Although Stanley is one of the most experienced signal-callers in the Big Ten he still feels there’s room for improvement in his game.
“What I’ve mostly focused on is post-snap recognition of coverage and knowing blitzes that tie together,” he said. “Not having to make a spectacular throw on every single play and just getting the ball out on time through processing the game faster.”
The six-foot-four, 243-pounder will be operating behind an offensive line that returns three starters from last season, including All-Big Ten tackle Alaric Jackson. Tristan Wirfs, Jackson and Cole Banwart combined for 31 starts in 2018 and Iowa’s offense tied for first in the conference in fewest sacks allowed.
“It’s definitely comforting to know that those guys have a lot of experience,” Stanley said. “With that being said, there’s still a lot of room to improve, for those guys, for myself and for the whole offensive line.”
Iowa’s Head Coach Kirk Ferentz is pleased with the players he has in the quarterback room. Alex Padilla and Spencer Petras have been battling it out all spring in trying to secure that No. 2 quarterback spot for the Hawkeyes.
“I think all three of those guys(quarterbacks) are in competition and that’s one of the positions I think right now that’s really up for grabs,” Ferentz said. “Somebody is a snap from being in the game, so we want to keep it really open, but there’s no horse in the race, it’s just letting guys compete.”
Iowa’s offense finished fourth in the conference and first in the Big Ten West in scoring last season, averaging 31.2 points per game.
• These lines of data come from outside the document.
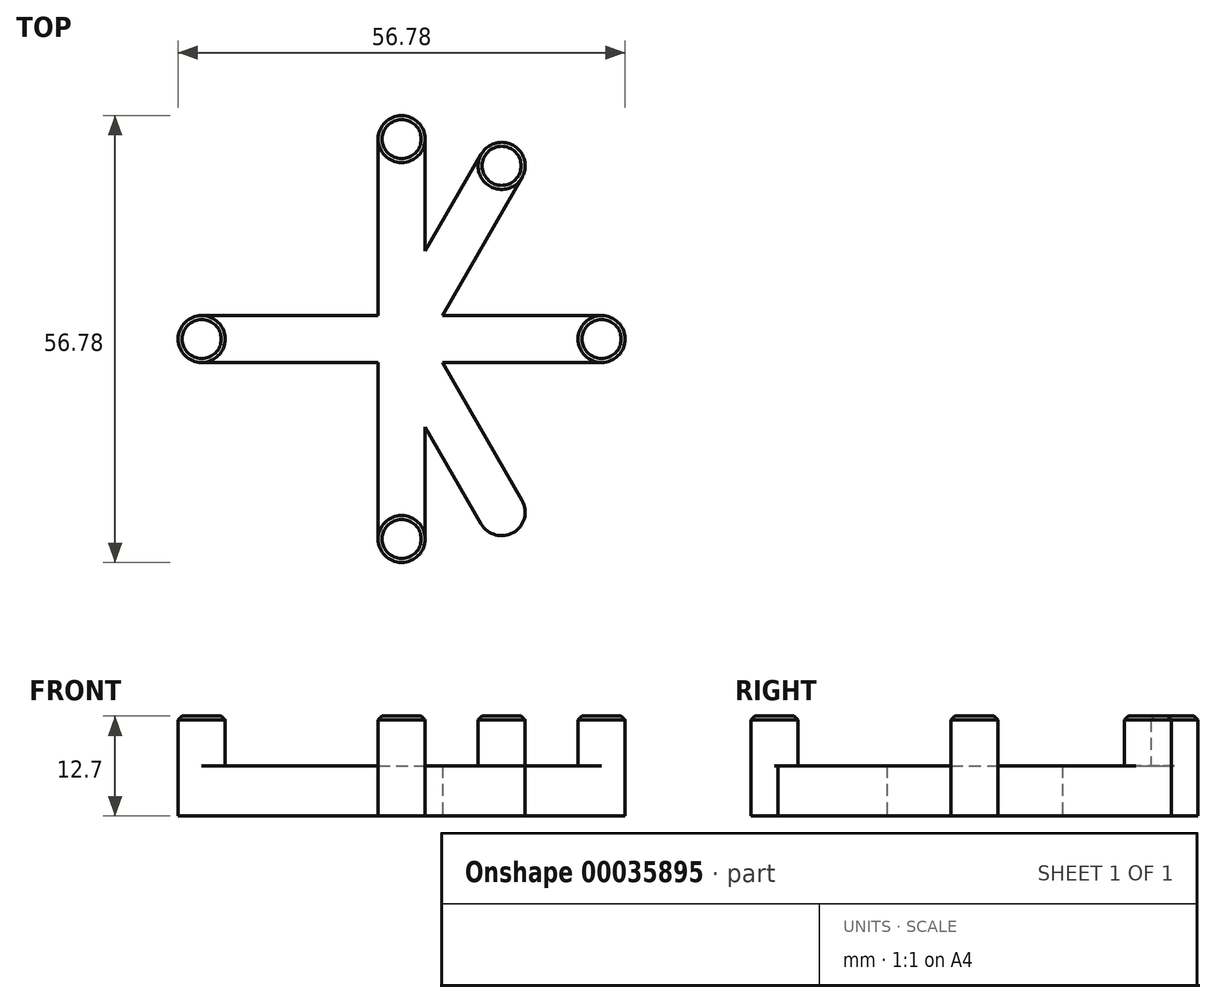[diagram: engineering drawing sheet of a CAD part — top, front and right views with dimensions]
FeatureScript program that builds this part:
annotation { "Feature Type Name" : "Feature", "Feature Type Description" : "" }
export const myFeature = defineFeature(function(context is Context, id is Id, definition is map)
    precondition{}
    {
        {
            var Q0;
            Q0=qCreatedBy(makeId("Top.planeOp"),FACE);
            var sketch = newSketch(context, id + "F0", { "sketchPlane" : qUnion([Q0])});
            skLineSegment(sketch, "E0.rect.bottom", {"start": v(3, -25.4) * mm, "end": v(-3, -25.4) * mm, "construction": true});
            skLineSegment(sketch, "E0.rect.top", {"start": v(3, 25.4) * mm, "end": v(-3, 25.4) * mm, "construction": true});
            skLineSegment(sketch, "E0.rect.left", {"start": v(3, -25.4) * mm, "end": v(3, 25.4) * mm});
            skLineSegment(sketch, "E0.rect.right", {"start": v(-3, -25.4) * mm, "end": v(-3, 25.4) * mm});
            skPoint(sketch, "E0.rect.middle", {"position": v(0, 0) * mm});
            skLineSegment(sketch, "E1.rect.bottom", {"start": v(25.4, 3) * mm, "end": v(-25.4, 3) * mm});
            skLineSegment(sketch, "E1.rect.top", {"start": v(25.4, -3) * mm, "end": v(-25.4, -3) * mm});
            skLineSegment(sketch, "E1.rect.left", {"start": v(25.4, 3) * mm, "end": v(25.4, -3) * mm, "construction": true});
            skLineSegment(sketch, "E1.rect.right", {"start": v(-25.4, 3) * mm, "end": v(-25.4, -3) * mm, "construction": true});
            skCircle(sketch, "E2", {"center": v(-25.4, 0) * mm, "radius": 3 * mm});
            skCircle(sketch, "E3", {"center": v(0, 25.4) * mm, "radius": 3 * mm});
            skCircle(sketch, "E4", {"center": v(25.4, 0) * mm, "radius": 3 * mm});
            skCircle(sketch, "E5", {"center": v(0, -25.4) * mm, "radius": 3 * mm});
            skSolve(sketch);
        }
        {
            var Q0;
            {var subQ0=sQuery(id+"F0.wireOp",EDGE,"E0.rect.top");Q0=makeQuery(id+"F0.imprint","IMPRINT",FACE,{"disambiguationData":[TD([[makeQuery(id+"F0.imprint","IMPRINT",EDGE,{"derivedFrom":subQ0}),1.0]])]});}
            var Q1;
            {var subQ0=sQuery(id+"F0.wireOp",EDGE,"E1.rect.top");var subQ3=sQuery(id+"F0.wireOp",EDGE,"E0.rect.left");var subQ4=makeQuery(id+"F0.imprint","INTERSECT",VERTEX,{"derivedFrom":[subQ3,subQ0]});Q1=makeQuery(id+"F0.imprint","IMPRINT",FACE,{"disambiguationData":[TD([[makeQuery(id+"F0.imprint","IMPRINT",EDGE,{"disambiguationData":[TD([[subQ4,-1.0]])],"derivedFrom":subQ3}),1.0]])]});}
            var Q2;
            {var subQ3=sQuery(id+"F0.wireOp",EDGE,"E1.rect.right");Q2=makeQuery(id+"F0.imprint","IMPRINT",FACE,{"disambiguationData":[TD([[makeQuery(id+"F0.imprint","IMPRINT",EDGE,{"derivedFrom":subQ3}),1.0]])]});}
            var Q3;
            {var subQ0=sQuery(id+"F0.wireOp",EDGE,"E0.rect.bottom");Q3=makeQuery(id+"F0.imprint","IMPRINT",FACE,{"disambiguationData":[TD([[makeQuery(id+"F0.imprint","IMPRINT",EDGE,{"derivedFrom":subQ0}),-1.0]])]});}
            var Q4;
            {var subQ5=sQuery(id+"F0.wireOp",EDGE,"E1.rect.left");Q4=makeQuery(id+"F0.imprint","IMPRINT",FACE,{"disambiguationData":[TD([[makeQuery(id+"F0.imprint","IMPRINT",EDGE,{"derivedFrom":subQ5}),-1.0]])]});}
            var Q5;
            {var subQ3=sQuery(id+"F0.wireOp",EDGE,"E0.rect.left");var subQ5=sQuery(id+"F0.wireOp",EDGE,"E1.rect.bottom");var subQ7=makeQuery(id+"F0.imprint","INTERSECT",VERTEX,{"derivedFrom":[subQ3,subQ5]});Q5=makeQuery(id+"F0.imprint","IMPRINT",FACE,{"disambiguationData":[TD([[makeQuery(id+"F0.imprint","IMPRINT",EDGE,{"disambiguationData":[TD([[subQ7,-1.0]])],"derivedFrom":subQ3}),1.0]])]});}
            var Q6;
            {var subQ0=sQuery(id+"F0.wireOp",EDGE,"E1.rect.top");var subQ3=sQuery(id+"F0.wireOp",EDGE,"E0.rect.right");var subQ4=makeQuery(id+"F0.imprint","INTERSECT",VERTEX,{"derivedFrom":[subQ3,subQ0]});Q6=makeQuery(id+"F0.imprint","IMPRINT",FACE,{"disambiguationData":[TD([[makeQuery(id+"F0.imprint","IMPRINT",EDGE,{"disambiguationData":[TD([[subQ4,-1.0]])],"derivedFrom":subQ3}),1.0]])]});}
            var Q7;
            {var subQ0=sQuery(id+"F0.wireOp",EDGE,"E1.rect.top");var subQ3=sQuery(id+"F0.wireOp",EDGE,"E0.rect.left");var subQ4=makeQuery(id+"F0.imprint","INTERSECT",VERTEX,{"derivedFrom":[subQ3,subQ0]});Q7=makeQuery(id+"F0.imprint","IMPRINT",FACE,{"disambiguationData":[TD([[makeQuery(id+"F0.imprint","IMPRINT",EDGE,{"disambiguationData":[TD([[subQ4,-1.0]])],"derivedFrom":subQ3}),-1.0]])]});}
            var Q8;
            {var subQ0=sQuery(id+"F0.wireOp",EDGE,"E5");var subQ3=sQuery(id+"F0.wireOp",EDGE,"E0.rect.left");var subQ4=makeQuery(id+"F0.imprint","INTERSECT",VERTEX,{"derivedFrom":[subQ3,subQ0]});Q8=makeQuery(id+"F0.imprint","IMPRINT",FACE,{"disambiguationData":[TD([[makeQuery(id+"F0.imprint","IMPRINT",EDGE,{"disambiguationData":[TD([[subQ4,-1.0]])],"derivedFrom":subQ3}),1.0]])]});}
            var Q9;
            {var subQ0=sQuery(id+"F0.wireOp",EDGE,"E4");var subQ2=makeQuery(id+"F0.imprint","INTERSECT",VERTEX,{"derivedFrom":[sQuery(id+"F0.wireOp",EDGE,"E1.rect.bottom"),subQ0]});Q9=makeQuery(id+"F0.imprint","IMPRINT",FACE,{"disambiguationData":[TD([[makeQuery(id+"F0.imprint","IMPRINT",EDGE,{"disambiguationData":[TD([[subQ2,-1.0]])],"derivedFrom":subQ0}),1.0]])]});}
            var Q10;
            {var subQ0=sQuery(id+"F0.wireOp",EDGE,"E2");var subQ2=makeQuery(id+"F0.imprint","INTERSECT",VERTEX,{"derivedFrom":[sQuery(id+"F0.wireOp",EDGE,"E1.rect.bottom"),subQ0]});Q10=makeQuery(id+"F0.imprint","IMPRINT",FACE,{"disambiguationData":[TD([[makeQuery(id+"F0.imprint","IMPRINT",EDGE,{"disambiguationData":[TD([[subQ2,-1.0]])],"derivedFrom":subQ0}),1.0]])]});}
            var Q11;
            {var subQ0=sQuery(id+"F0.wireOp",EDGE,"E5");var subQ2=makeQuery(id+"F0.imprint","INTERSECT",VERTEX,{"derivedFrom":[sQuery(id+"F0.wireOp",EDGE,"E0.rect.left"),subQ0]});Q11=makeQuery(id+"F0.imprint","IMPRINT",FACE,{"disambiguationData":[TD([[makeQuery(id+"F0.imprint","IMPRINT",EDGE,{"disambiguationData":[TD([[subQ2,-1.0]])],"derivedFrom":subQ0}),1.0]])]});}
            var Q12;
            {var subQ0=sQuery(id+"F0.wireOp",EDGE,"E3");var subQ2=makeQuery(id+"F0.imprint","INTERSECT",VERTEX,{"derivedFrom":[sQuery(id+"F0.wireOp",EDGE,"E0.rect.left"),subQ0]});Q12=makeQuery(id+"F0.imprint","IMPRINT",FACE,{"disambiguationData":[TD([[makeQuery(id+"F0.imprint","IMPRINT",EDGE,{"disambiguationData":[TD([[subQ2,-1.0]])],"derivedFrom":subQ0}),1.0]])]});}
            extrude(context, id + "F1", {"entities" : qUnion([Q0, Q1, Q2, Q3, Q4, Q5, Q6, Q7, Q8, Q9, Q10, Q11, Q12]), "depth" : 6.35 * mm});
        }
        {
            var Q0;
            Q0=makeQuery(id+"F0.imprint","IMPRINT",FACE,{"disambiguationData":[TD([[makeQuery(id+"F0.imprint","IMPRINT",EDGE,{"derivedFrom":sQuery(id+"F0.wireOp",EDGE,"E5")}),1.0]])]});
            var Q1;
            Q1=makeQuery(id+"F0.imprint","IMPRINT",FACE,{"disambiguationData":[TD([[makeQuery(id+"F0.imprint","IMPRINT",EDGE,{"derivedFrom":sQuery(id+"F0.wireOp",EDGE,"E2")}),1.0]])]});
            var Q2;
            Q2=makeQuery(id+"F0.imprint","IMPRINT",FACE,{"disambiguationData":[TD([[makeQuery(id+"F0.imprint","IMPRINT",EDGE,{"derivedFrom":sQuery(id+"F0.wireOp",EDGE,"E4")}),1.0]])]});
            var Q3;
            Q3=makeQuery(id+"F0.imprint","IMPRINT",FACE,{"disambiguationData":[TD([[makeQuery(id+"F0.imprint","IMPRINT",EDGE,{"derivedFrom":sQuery(id+"F0.wireOp",EDGE,"E3")}),1.0]])]});
            extrude(context, id + "F2", {"entities" : qUnion([Q0, Q1, Q2, Q3]), "operationType" : NewBodyOperationType.ADD, "depth" : 12.7 * mm});
        }
        {
            var Q0;
            Q0=makeQuery(id+"F2.opExtrude","CAP_EDGE",EDGE,{"disambiguationData":[OSD([sQuery(id+"F0.wireOp",EDGE,"E4")])],"isStart":false});
            var Q1;
            Q1=makeQuery(id+"F2.opExtrude","CAP_EDGE",EDGE,{"disambiguationData":[OSD([sQuery(id+"F0.wireOp",EDGE,"E5")])],"isStart":false});
            var Q2;
            Q2=makeQuery(id+"F2.opExtrude","CAP_EDGE",EDGE,{"disambiguationData":[OSD([sQuery(id+"F0.wireOp",EDGE,"E2")])],"isStart":false});
            var Q3;
            Q3=makeQuery(id+"F2.opExtrude","CAP_EDGE",EDGE,{"disambiguationData":[OSD([sQuery(id+"F0.wireOp",EDGE,"E3")])],"isStart":false});
            chamfer(context, id + "F3", {"entities" : qUnion([Q0, Q1, Q2, Q3]), "width" : 0.5 * mm, "tangentPropagation" : true});
        }
        {
            var Q0;
            Q0=qCreatedBy(makeId("Top.planeOp"),FACE);
            var sketch = newSketch(context, id + "F4", { "sketchPlane" : qUnion([Q0])});
            skCircle(sketch, "E6", {"center": v(0, 0) * mm, "radius": 3 * mm, "construction": true});
            skLineSegment(sketch, "E7.bottom", {"start": v(-25.4, 3) * mm, "end": v(0, 3) * mm});
            skLineSegment(sketch, "E7.top", {"start": v(-25.4, -3) * mm, "end": v(0, -3) * mm});
            skLineSegment(sketch, "E7.left", {"start": v(-25.4, 3) * mm, "end": v(-25.4, -3) * mm, "construction": true});
            skLineSegment(sketch, "E7.right", {"start": v(0, 3) * mm, "end": v(0, -3) * mm});
            skCircle(sketch, "E8", {"center": v(-25.4, 0) * mm, "radius": 3 * mm});
            skLineSegment(sketch, "E9", {"start": v(-2.6, 1.5) * mm, "end": v(10.1, 23.5) * mm});
            skLineSegment(sketch, "E10", {"start": v(2.6, -1.5) * mm, "end": v(15.3, 20.5) * mm});
            skLineSegment(sketch, "E11", {"start": v(10.1, 23.5) * mm, "end": v(15.3, 20.5) * mm, "construction": true});
            skCircle(sketch, "E12", {"center": v(12.7, 22) * mm, "radius": 3 * mm});
            skLineSegment(sketch, "E13", {"start": v(0, 0) * mm, "end": v(24, 0) * mm, "construction": true});
            skLineSegment(sketch, "E14.MirrorCS", {"start": v(2.6, 1.5) * mm, "end": v(15.3, -20.5) * mm});
            skLineSegment(sketch, "E15.MirrorCS", {"start": v(-2.6, -1.5) * mm, "end": v(10.1, -23.5) * mm});
            skCircle(sketch, "E16.MirrorC", {"center": v(12.7, -22) * mm, "radius": 3 * mm});
            skSolve(sketch);
        }
        {
            var Q0;
            Q0 = qSketchRegion(id + "F4", true);
            extrude(context, id + "F5", {"entities" : qUnion([Q0]), "depth" : 6.35 * mm});
        }
        {
            var Q0;
            {var subQ0=sQuery(id+"F4.wireOp",EDGE,"E12");var subQ2=makeQuery(id+"F4.imprint","INTERSECT",VERTEX,{"derivedFrom":[sQuery(id+"F4.wireOp",EDGE,"E9"),subQ0]});Q0=makeQuery(id+"F4.imprint","IMPRINT",FACE,{"disambiguationData":[TD([[makeQuery(id+"F4.imprint","IMPRINT",EDGE,{"disambiguationData":[TD([[subQ2,-1.0]])],"derivedFrom":subQ0}),1.0]])]});}
            var Q1;
            {var subQ0=sQuery(id+"F4.wireOp",EDGE,"E8");var subQ2=makeQuery(id+"F4.imprint","INTERSECT",VERTEX,{"derivedFrom":[sQuery(id+"F4.wireOp",EDGE,"E7.bottom"),subQ0]});Q1=makeQuery(id+"F4.imprint","IMPRINT",FACE,{"disambiguationData":[TD([[makeQuery(id+"F4.imprint","IMPRINT",EDGE,{"disambiguationData":[TD([[subQ2,-1.0]])],"derivedFrom":subQ0}),1.0]])]});}
            var Q2;
            {var subQ0=sQuery(id+"F4.wireOp",EDGE,"E16.MirrorC");var subQ2=makeQuery(id+"F4.imprint","INTERSECT",VERTEX,{"derivedFrom":[sQuery(id+"F4.wireOp",EDGE,"E14.MirrorCS"),subQ0]});Q2=makeQuery(id+"F4.imprint","IMPRINT",FACE,{"disambiguationData":[TD([[makeQuery(id+"F4.imprint","IMPRINT",EDGE,{"disambiguationData":[TD([[subQ2,1.0]])],"derivedFrom":subQ0}),-1.0]])]});}
            extrude(context, id + "F6", {"entities" : qUnion([Q0, Q1, Q2]), "operationType" : NewBodyOperationType.ADD, "depth" : 12.7 * mm});
        }
        {
            var Q0;
            Q0=makeQuery(id+"F6.opExtrude","CAP_EDGE",EDGE,{"disambiguationData":[OSD([sQuery(id+"F4.wireOp",EDGE,"E8")])],"isStart":false});
            var Q1;
            Q1=makeQuery(id+"F6.opExtrude","CAP_EDGE",EDGE,{"disambiguationData":[OSD([sQuery(id+"F4.wireOp",EDGE,"E12")])],"isStart":false});
            var Q2;
            Q2=makeQuery(id+"F6.opExtrude","CAP_EDGE",EDGE,{"disambiguationData":[OSD([sQuery(id+"F4.wireOp",EDGE,"E16.MirrorC")])],"isStart":false});
            chamfer(context, id + "F7", {"entities" : qUnion([Q0, Q1, Q2]), "width" : 0.5 * mm, "tangentPropagation" : true});
        }
    });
With six starters returning for the unit it’s very possible the Hawkeyes could improve on those numbers this fall.
Stanley is proud of Fant and Hockenson both going in the Top-20 of the first round of the NFL Draft and could’ve followed in their footsteps and left school early, but decided to stay put.
“I definitely think time flies,” he said. “Seeing my former teammates get drafted, although they left a year early, it’s definitely something you look back on and say man this went faster than I thought it would.”
The Hawkeyes have nearly four months until the team opens up fall camp and Stanley wants to continue improving on his craft and skill set.
“I think it’s about just getting one percent better every single day,” he said. “Just really looking at the tape, finding one thing you want to focus on on a daily basis and just accomplishing that goal day by day.”